Content Warning: The following contains references to sexual violence and assault.
The past few weeks, my attention has been drawn to the ongoing issue of sexual violence and the victims left behind.
The story of Michael Justice I wrote about last week does not appear to fit the type of person we might imagine as a candidate to be raped: physically strong, male, a university wrestler, in the sanctity of his dorm room—yet still raped by an acquaintance. Then, recently, Christa Brown reported on the duplicity of Southern Baptists around their sexual abuse scandal.
Like so many institutions, the SBC has both slow-walked reform while pretending to care for victims. It is a familiar pattern. On the one hand, making detection, apprehension, and conviction more difficult while on the other, appearing to offer support and encouragement to victims.
One of the most egregious offenders has been the Baptist General Convention of Texas. Long ago, they quietly did away with their list of predators in our churches. At the same time, they offered free counseling services through the convention.
It was as if to say: “We will do nothing to inform Texas congregations about predator pastors and ministry leaders. But on the upside, if a pastor or minister in your church sexually abuses you, we will give you free counseling.”
Three consistent facts or principles regarding sexual violence are most often true.
First, the perpetrator is not satisfied with a single victim or incident. Child sexual abuse survivors rarely report only one encounter.
Rather, the same perpetrator abuses numerous times. While one incident has devastating consequences for the victim, sexual violence is rarely a singular event.
Second, institutions, churches, and even families are often more concerned about appearances than they ever are about victims. Church leadership and hierarchies most often follow that rule by relocating an offender or quietly dismissing them and staying silent.
Silence always works in the perpetrator’s favor. More concern about reputation and appearances than about the well-being of victims pushes the perpetrator out and away.
Third, such silence allows the perpetrator to slip away and abuse more victims. Single victims are rare because that is not how predatory sexual behavior works.
Pray all you want to cover up a denomination’s or church’s failure to report a child abuser or a staff member to law enforcement but the inaction always works in the abuser’s favor.
There is a curious brokenness around rape, sexual abuse, or sexual assault. While sexual intercourse among consenting partners is an experience of love, pleasure, and intimacy, sexual assault is not. It is about power and control.
It may also be about the pleasure of the hunt.
Having never been an avid hunter, I know only what I have heard from hunters recounting their experiences. Depending on what is being hunted, one stalks or waits in an opportune spot for the prey.

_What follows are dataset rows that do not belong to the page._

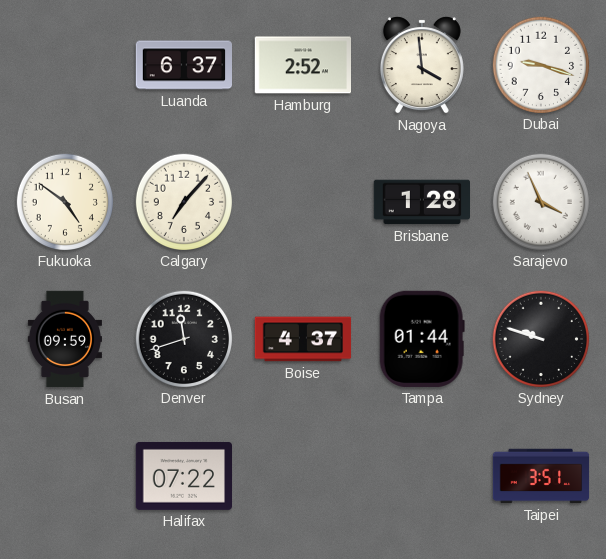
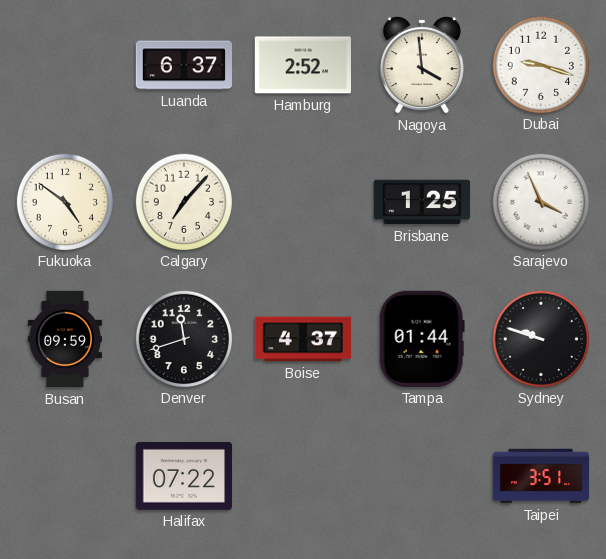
Brisbane: 1:28 -> 1:25
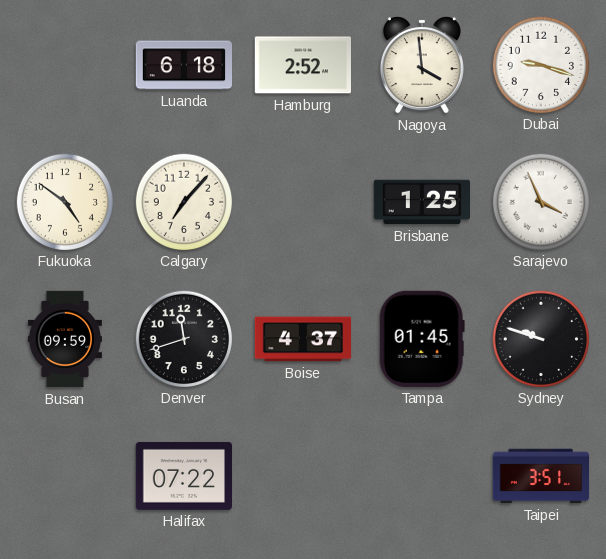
Luanda: 6:37 -> 6:18
Tampa: 01:44 -> 01:45
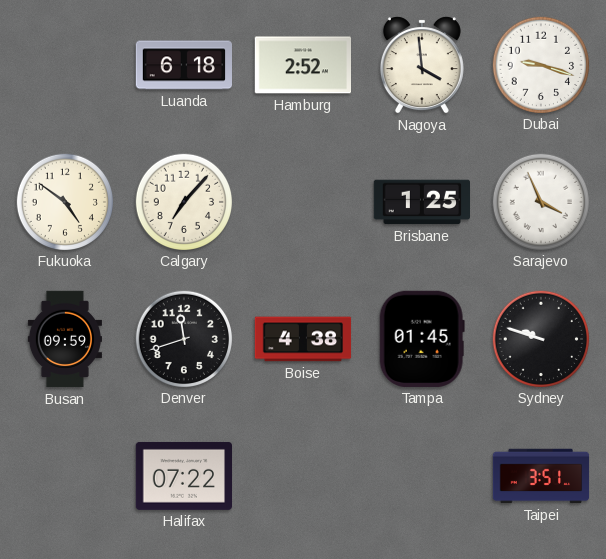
Boise: 4:37 -> 4:38
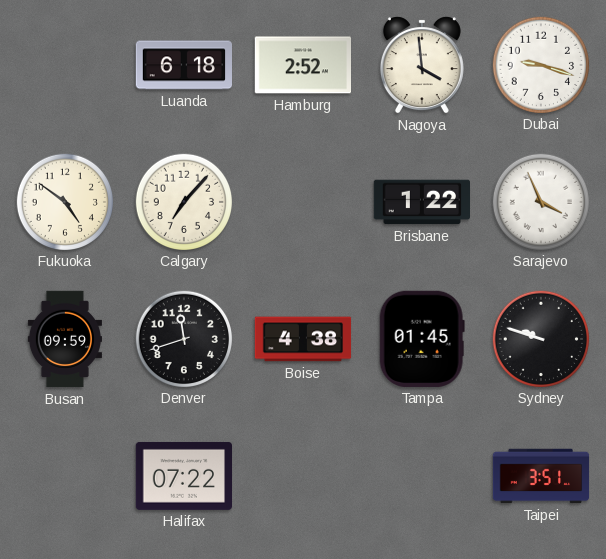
Brisbane: 1:25 -> 1:22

Like hunters of wildlife, sexual predators know who they are looking for—whether in a classroom at school or church, in an office, or out in open society. Also, like wild animal hunters, they have the grit and determination to wait.
None of this is to disparage wild game hunters; it is an attempt to convey why sexual predators are as dangerous as they are.
Perhaps in the history of hunting, there are a few who try it and never do it again. That is rare with predators.
Each “success” is momentarily satisfying but always leaves an aching for more. Perhaps it is a way to abate some inner shame or guilt, but nonetheless, the urge returns, and most of the time the perpetrator repeats his behavior. (I use the masculine pronoun because only 2–5% of sexual predators are women.)
So, with all that said, when churches, denominations, universities, school districts and other institutions attempt to silence the victim, they empower the perpetrator. If there are any guarantees in this life, then the guarantee is perpetrators will always be empowered if not apprehended, prosecuted, and removed from society.
Such a guaranteed outcome is so assured that we need to ask whether those who are silent should be prosecuted for their complicity.